A un passo dall’inizio della Quaresima la Liturgia di questa domenica ci sorprende con un testo che ha avuto la forza di attraversare i secoli, rimanendo una provocazione per ogni tempo. Quante volte, infatti, la realtà usa come metodo proprio quello di scuoterci? All’inizio rimaniamo sconvolti e disorientati, ma poco dopo emerge tutta la portata di quella scossa e verifichiamo cosa è rimasto in piedi e cosa è caduto.



Come mi raccontava un amico qualche giorno fa.

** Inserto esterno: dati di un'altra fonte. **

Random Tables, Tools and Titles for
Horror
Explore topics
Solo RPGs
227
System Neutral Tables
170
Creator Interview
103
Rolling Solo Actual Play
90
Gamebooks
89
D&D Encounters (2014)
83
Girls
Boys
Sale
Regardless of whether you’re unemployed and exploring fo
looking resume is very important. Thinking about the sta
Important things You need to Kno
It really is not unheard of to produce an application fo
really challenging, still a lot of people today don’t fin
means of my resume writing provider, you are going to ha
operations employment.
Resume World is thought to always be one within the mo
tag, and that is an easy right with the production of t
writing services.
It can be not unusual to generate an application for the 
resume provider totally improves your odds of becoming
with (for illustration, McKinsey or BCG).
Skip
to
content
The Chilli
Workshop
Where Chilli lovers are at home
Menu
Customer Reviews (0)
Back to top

Per una malattia diagnosticata da tempo ha dovuto sottoporsi a un intervento chirurgico invasivo. Quando l’ho chiamato per sapere com’era andata mi ha detto: “Adesso inizia una fase nuova della mia vita. Capisco che devo attaccarmi all’essenziale, anche se non so ancora cosa sia”.

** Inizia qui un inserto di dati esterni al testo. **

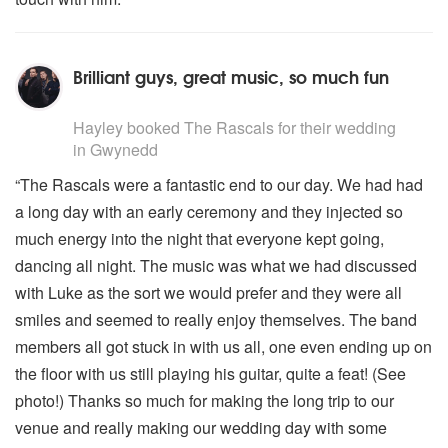
Brilliant guys, great music, so much fun
5
stars - The Rascals are Highly Recommended
Hayley
booked The Rascals for their wedding
in Gwynedd
“The Rascals were a fantastic end to our day. We had had
a long day with an early ceremony and they injected so
much energy into the night that everyone kept going,
dancing all night. The music was what we had discussed
with Luke as the sort we would prefer and they were all
smiles and seemed to really enjoy themselves. The band
members all got stuck in with us all, one even ending up on
the floor with us still playing his guitar, quite a feat! (See
photo!) Thanks so much for making the long trip to our
venue and really making our wedding day with some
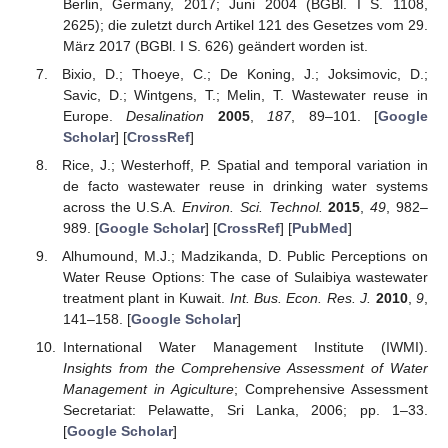
Berlin, Germany, 2017; Juni 2004 (BGBl. I S. 1108,
2625); die zuletzt durch Artikel 121 des Gesetzes vom 29.
März 2017 (BGBl. I S. 626) geändert worden ist.
Bixio, D.; Thoeye, C.; De Koning, J.; Joksimovic, D.;
Savic, D.; Wintgens, T.; Melin, T. Wastewater reuse in
Europe.
Desalination
2005
,
187
, 89–101. [
Google
Scholar
] [
CrossRef
]
Rice, J.; Westerhoff, P. Spatial and temporal variation in
de facto wastewater reuse in drinking water systems
across the U.S.A.
Environ. Sci. Technol.
2015
,
49
, 982–
989. [
Google Scholar
] [
CrossRef
] [
PubMed
]
Alhumound, M.J.; Madzikanda, D. Public Perceptions on
Water Reuse Options: The case of Sulaibiya wastewater
treatment plant in Kuwait.
Int. Bus. Econ. Res. J.
2010
,
9
,
141–158. [
Google Scholar
]
International Water Management Institute (IWMI).
Insights from the Comprehensive Assessment of Water
Management in Agiculture
; Comprehensive Assessment
Secretariat: Pelawatte, Sri Lanka, 2006; pp. 1–33.
[
Google Scholar
]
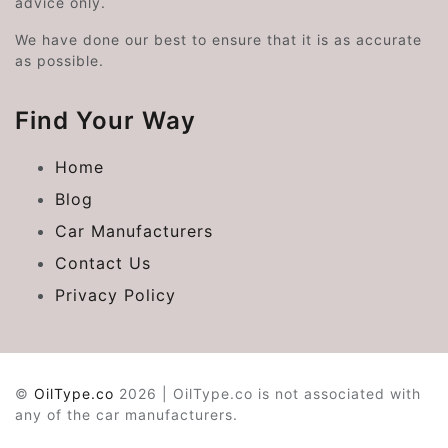
advice only.
We have done our best to ensure that it is as accurate
as possible.
Find Your Way
Home
Blog
Car Manufacturers
Contact Us
Privacy Policy
©
OilType.co
2026 | OilType.co is not associated with
any of the car manufacturers.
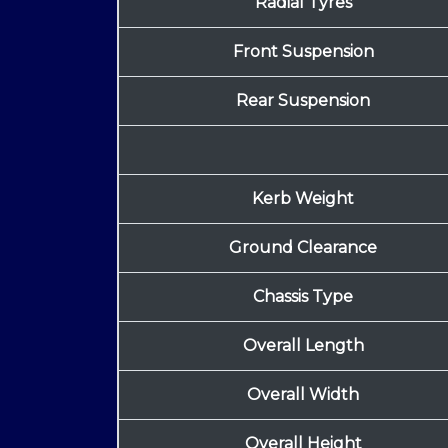
Radial Tyres
Front Suspension
Rear Suspension
Kerb Weight
Ground Clearance
Chassis Type
Overall Length
Overall Width
Overall Height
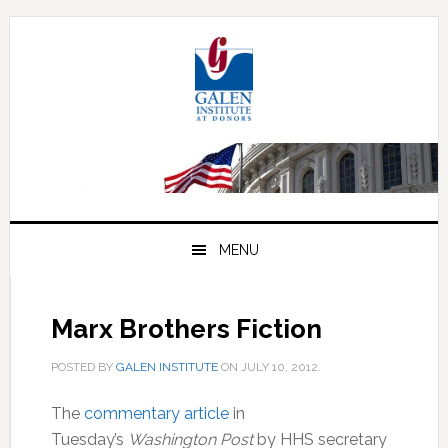
Skip
Skip
Skip
to
to
to
primary
main
primary
navigation
content
sidebar
MENU
Marx Brothers Fiction
POSTED BY
GALEN INSTITUTE
ON
JULY 10, 2012
.
The
commentary article
in
Tuesday’s
Washington Post
by HHS secretary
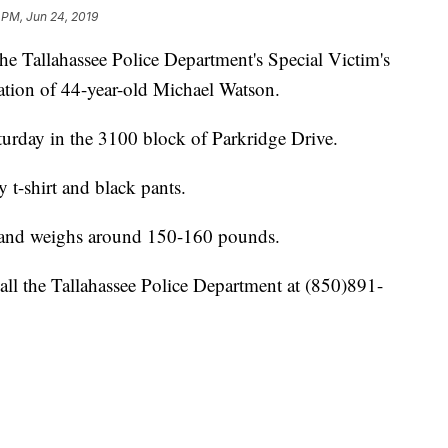
 PM, Jun 24, 2019
llahassee Police Department's Special Victim's
cation of 44-year-old Michael Watson.
turday in the 3100 block of Parkridge Drive.
 t-shirt and black pants.
6 and weighs around 150-160 pounds.
all the Tallahassee Police Department at (850)891-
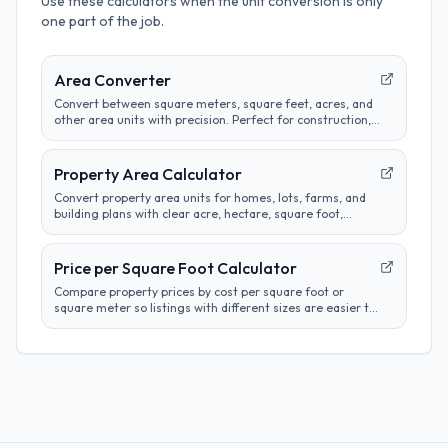
Use these calculators when the unit conversion is only
one part of the job.
Area Converter
Convert between square meters, square feet, acres, and
other area units with precision. Perfect for construction,
real estate, and land measurement calculations.
Property Area Calculator
Convert property area units for homes, lots, farms, and
building plans with clear acre, hectare, square foot,
square meter, and square yard results.
Price per Square Foot Calculator
Compare property prices by cost per square foot or
square meter so listings with different sizes are easier to
evaluate.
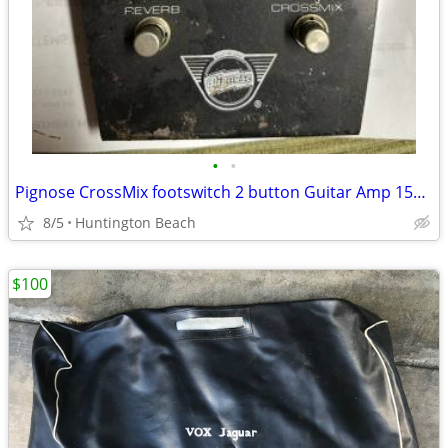
•
•
Pignose CrossMix footswitch 2 button Guitar Amp 150R Amplifier
8/5
Huntington Beach
$100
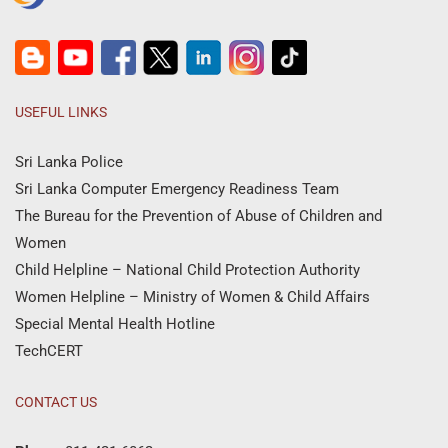
USEFUL LINKS
Sri Lanka Police
Sri Lanka Computer Emergency Readiness Team
The Bureau for the Prevention of Abuse of Children and
Women
Child Helpline – National Child Protection Authority
Women Helpline – Ministry of Women & Child Affairs
Special Mental Health Hotline
TechCERT
CONTACT US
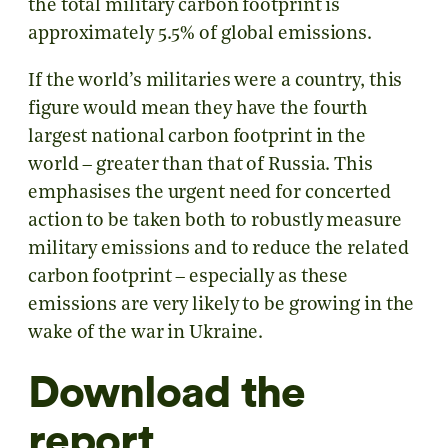
the total military carbon footprint is
approximately 5.5% of global emissions.
If the world’s militaries were a country, this
figure would mean they have the fourth
largest national carbon footprint in the
world – greater than that of Russia. This
emphasises the urgent need for concerted
action to be taken both to robustly measure
military emissions and to reduce the related
carbon footprint – especially as these
emissions are very likely to be growing in the
wake of the war in Ukraine.
Download the
report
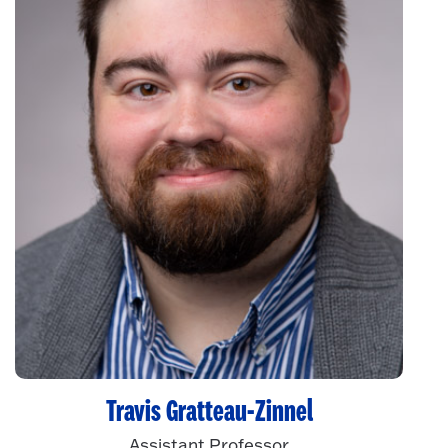
Travis Gratteau-Zinnel
Assistant Professor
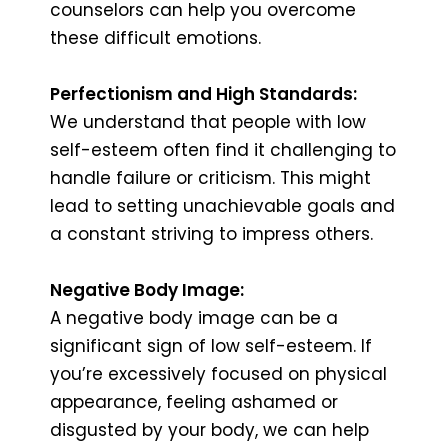
counselors can help you overcome
these difficult emotions.
Perfectionism and High Standards:
We understand that people with low
self-esteem often find it challenging to
handle failure or criticism. This might
lead to setting unachievable goals and
a constant striving to impress others.
Negative Body Image:
A negative body image can be a
significant sign of low self-esteem. If
you’re excessively focused on physical
appearance, feeling ashamed or
disgusted by your body, we can help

Nessuno rimane indifferente davanti alla scossa del reale. Anche nei rapporti accade la stessa dinamica. Il Siracide, infatti, avverte: “Il modo di ragionare è il banco di prova per un uomo”. E il modo di ragionare, nostro e dell’altro, lo verifichiamo quando siamo “a tu per tu”. Nell’incontro personale è data la possibilità di scoprire e sorprendere il nostro interlocutore passando attraverso la prima forma di comunicazione che ci è stata donata: il corpo.



Mani che si stringono, più o meno intensamente, occhi che si cercano o che sfuggono, profumi che incuriosiscono o che ripugnano, arredi che accolgono o che mal dispongono… la fisicità dei rapporti è indispensabile per capire chi abbiamo davanti e chi siamo noi. Il modo di ragionare si esprime nell’impatto umano, prima che nell’esercizio del pensiero: “Il frutto dimostra come è coltivato l’albero”. Per questo possiamo sperare di non essere travolti dalle nostre interpretazioni nell’affronto della vita. I dettagli parlano, gridano, una verità già presente.

Possiamo entrare in questa Quaresima in mille modi: svogliati, esaltati, indifferenti, delusi, insofferenti, arrabbiati… oppure possiamo domandare questa cura per i dettagli del reale che la sobrietà, tipica di questo tempo, desidera valorizzare fino in fondo. Non l’ennesimo tentativo di affermare i nostri tentativi – alcuni li chiamano fioretti –, ma l’audacia di lasciarci spiazzare dal metodo di Dio.

Don Giussani, per esempio, lo descrive così: “È un atto di vita che mette in moto tutto. L’inizio della fede non è una cultura astratta ma qualcosa che viene prima: un avvenimento. […] È una vita e non un discorso sulla vita, perché Cristo ha cominciato a ‘balzare’ nell’utero di una donna! Questa consapevolezza si è persa negli ultimi secoli e così si è smarrita la possibilità dell’inizio di una risposta alle domande dei giovani. Se manca l’inizio, non c’è l’attacco al problema posto dalla natura dell’uomo: la necessità di una risposta alle esigenze della sua ragione. Parlare della fede ai ragazzi, ma anche ai grandi, è dire un’esperienza e non ripetere un discorso pur giusto sulla religione” (A. Savorana. Vita di don Giussani, Rizzoli, 2013, p. 1160).

Ma forse i discorsi ci risultano più comodi: non scuotono nessun setaccio e i rifiuti rimangono ben nascosti.